A novel finding was that mfERG showed a reduction over central areas in both acute and chronic cases. Multifocal ERGs can be influenced by poor fixation, particularly if vision is impaired, but in the current study the mfERG system incorporated a fundus camera, allowing fixation-dependent stimulus placement on the fundus to be monitored during the examination. The mfERG scalar plots and relative preservation of PERG P50 (Figure 4) are consistent with adequate central fixation. The mfERG N1 and P1 components arise largely in the On and Off bipolar cells with a cone photoreceptor contribution to N1 [21]. The abnormal mfERGs suggest dysfunction of either the macular cones or macular bipolar cells in the absence of fundus change (an occult maculopathy) or a previously unsuspected contribution of the RGCs to the first-order mfERG. It is notable that macular dysfunction was not severe enough to significantly attenuate the PERG P50, presumably due to lower spatial resolution of the large-field PERG technique. An important implication is that macular dysfunction may contribute to visual acuity reduction and may influence other psychophysical tests of central macular function and pattern VEP findings. The latter tests are often used in the assessment of optic neuropathy and RGC dysfunction and may be used to monitor disease progression or treatment efficacy. The severity of pattern VEP abnormalities in the current study may largely be due to optic nerve dysfunction but may also partly be attributable to occult maculopathy. In LHON, RGC dysfunction may be of primary importance but it would seem prudent to additionally monitor macular cone and bipolar cell function objectively, to better understand and more accurately monitor the pathophysiology of disease and potential efficacy of future treatments.
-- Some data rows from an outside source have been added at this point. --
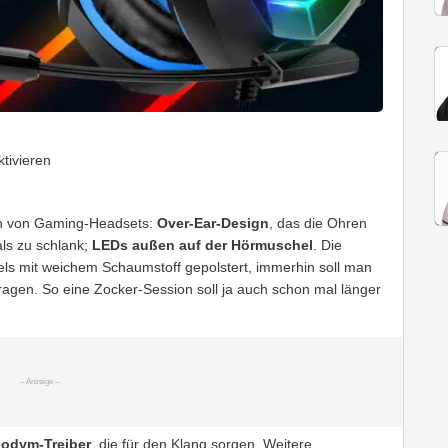
tivieren
en von Gaming-Headsets:
Over-Ear-Design
, das die Ohren
als zu schlank;
LEDs außen auf der Hörmuschel
. Die
els mit weichem Schaumstoff gepolstert, immerhin soll man
ragen. So eine Zocker-Session soll ja auch schon mal länger
odym-Treiber
, die für den Klang sorgen. Weitere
The study highlights differences in retinal structure and function between the acute and chronic stages that are pertinent to investigations that aim to monitor disease severity and progression or efficacy of future treatments. The visual prognosis in LHON is poor and most patients remain legally blind. Owing to the limited understanding of the mechanisms of LHON, treatment options are still in their infancy. Supportive measures, such as low-vision aids and recognition and therapy of associated treatable systemic abnormalities, remain the primary focus for the clinician. Idebenone (a quinone analog of coenzyme Q10) has been reported to be effective in increasing the rate of recovery in LHON especially in patients with discordant visual acuity and if the patients are treated early in the disease course [22] As a better understanding of the pathophysiology is gained, novel, more-effective therapies are likely to emerge, and more targeted treatments developed. The ongoing development of animal models for the hereditary optic neuropathies will facilitate the translation from bench to bedside. Gene therapy is particularly encouraging for those patients whose phenotypic expression is limited to the optic nerve and retinal ganglion cells, as the affected neurons are anatomically accessible to directed therapy [23-27]. The value of the comprehensive electrophysiological assessment is highlighted, for objectively characterizing the levels and severity of dysfunction within the retina, and for the objective monitoring of efficacy in future therapeutic interventions.